Not to toot our own horns or anything, but when it comes to disappointment, we’ve got vast experience. Amy claims an acting career is a surefire express route to let-down expertise; Margaret claims a screenwriting career might be even more useful. And while we’ve still turned out quite nicely, thank you, that doesn’t make it any easier when we as parents have to help our children handle disappointment.
We don’t want to coddle our kids. We know we can’t protect them from every moment of sadness and regret. But what’s the best way to help them through such moments?

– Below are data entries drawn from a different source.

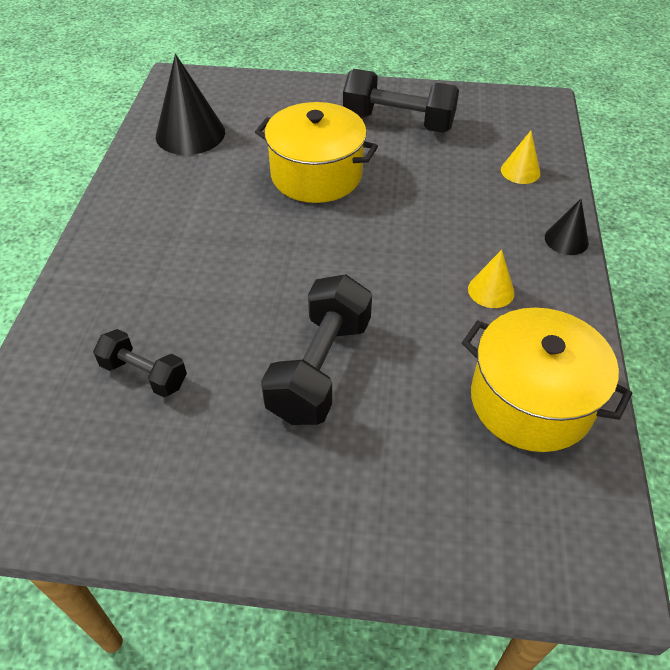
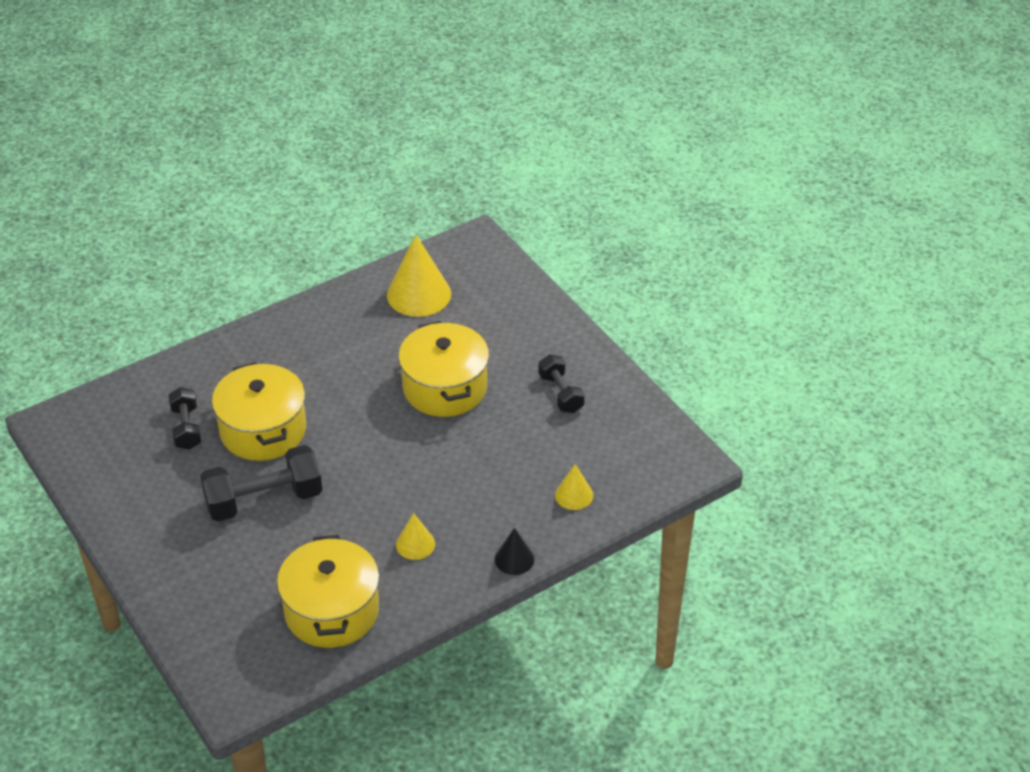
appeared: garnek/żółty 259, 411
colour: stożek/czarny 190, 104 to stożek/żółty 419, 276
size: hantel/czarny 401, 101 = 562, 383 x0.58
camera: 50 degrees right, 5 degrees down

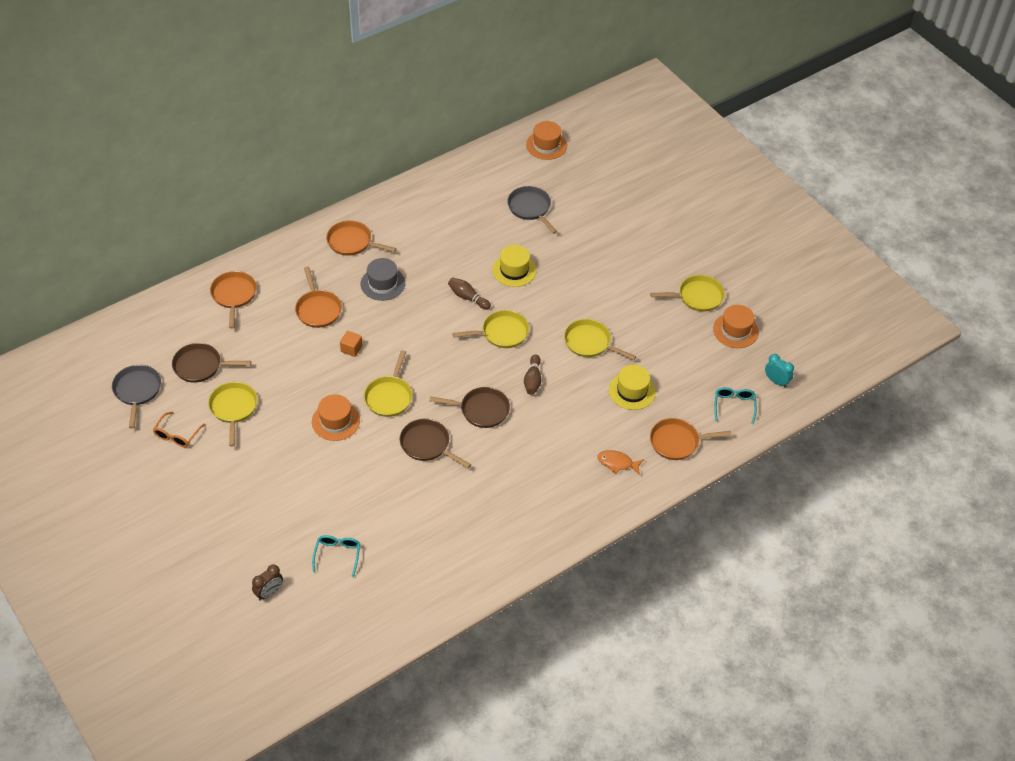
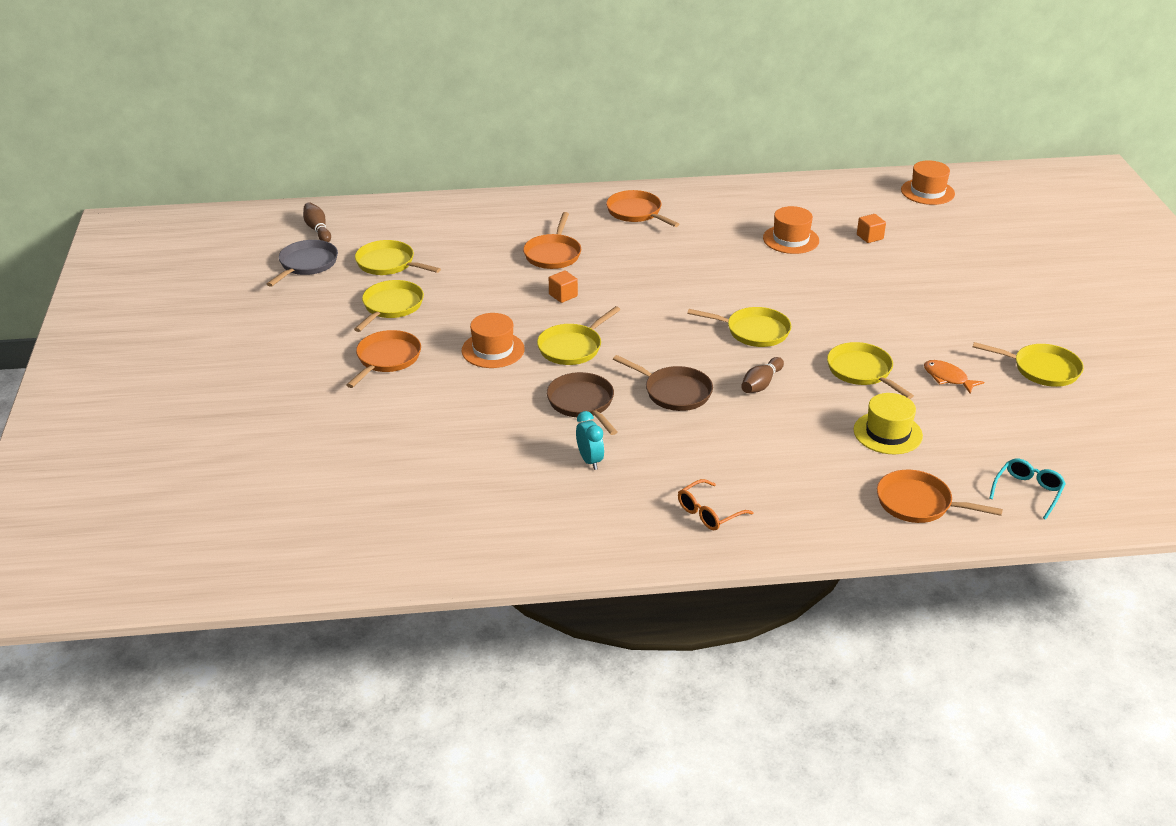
missing: budzik/brązowy 267, 582; okulary/turkusowy 336, 556; kapelusz/szary 383, 279; kapelusz/żółty 514, 266
relocated: okulary/pomarańczowy 179, 429 to 715, 504; patelnia/pomarańczowy 233, 300 to 384, 359; kręgiel/brązowy 469, 293 to 317, 222; ryba/pomarańczowy 621, 462 to 954, 377; kapelusz/pomarańczowy 736, 326 to 791, 230; budzik/turkusowy 779, 370 to 590, 440
exchanged: patelnia/szary 532, 210 to sześcian/pomarańczowy 871, 228
colour: patelnia/brązowy 211, 363 to patelnia/żółty 398, 257
camera: 30 degrees right, 15 degrees down

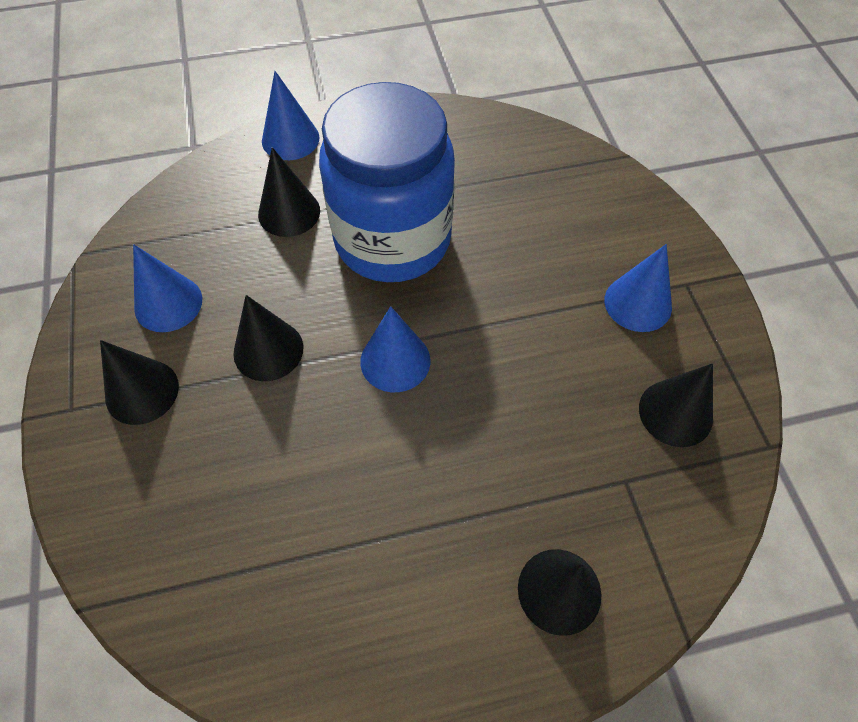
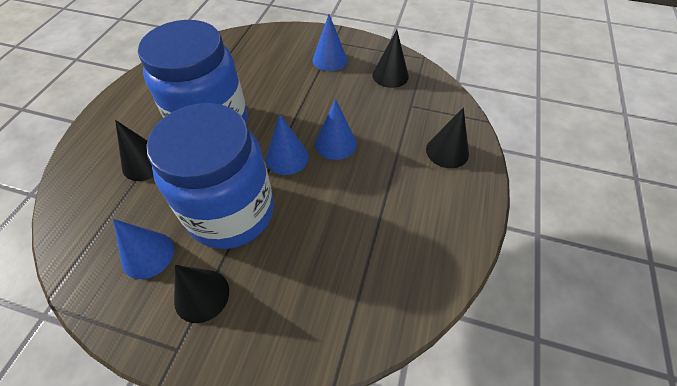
relocated: stożek/niebieski 291, 115 to 336, 129
exchanged: stożek/czarny 268, 338 to słoik/niebieski 210, 176
camera: 60 degrees left, 5 degrees down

Dr. Jim Taylor explains what we as parents need to focus on– and it’s not the disappointment itself:
Disappointment is a natural response to failure, but some children react to their disappointment in ways that increase the likelihood of more failure and disappointment.
In this episode, we discuss:
- why disappointments are developmentally important
- why silence is the best policy, at least during a child’s “wet cat mode”
- why “tantrums belong upstairs” is a useful household rule
- why resilience and grit may be the most important traits our children need for success
- why some kids take what Margaret calls “the brambly path,” and how to guide them (or not)
And here’s some advice we talk about in the episode and find really useful:
- from Nancy Star for the Washington Post: “The First Rule of Sports (and all) Parenting: Don’t Speak”
- from Renée Jain at gozen.com: Why One Kid Gives Up While Another One Does Not: A Visual Story
- from Dr. Jim Taylor for Psychology Today: “Could Disappointment for Children Really Be Healthy?”
- from edutopia.org, some resources on how to foster resilience and grit in our kids
- from Bruce E. Brown of Proactive Coaching: why it’s never wrong to say “I love to watch you play”
- from Margaret’s dad: “Never judge a crossroads.”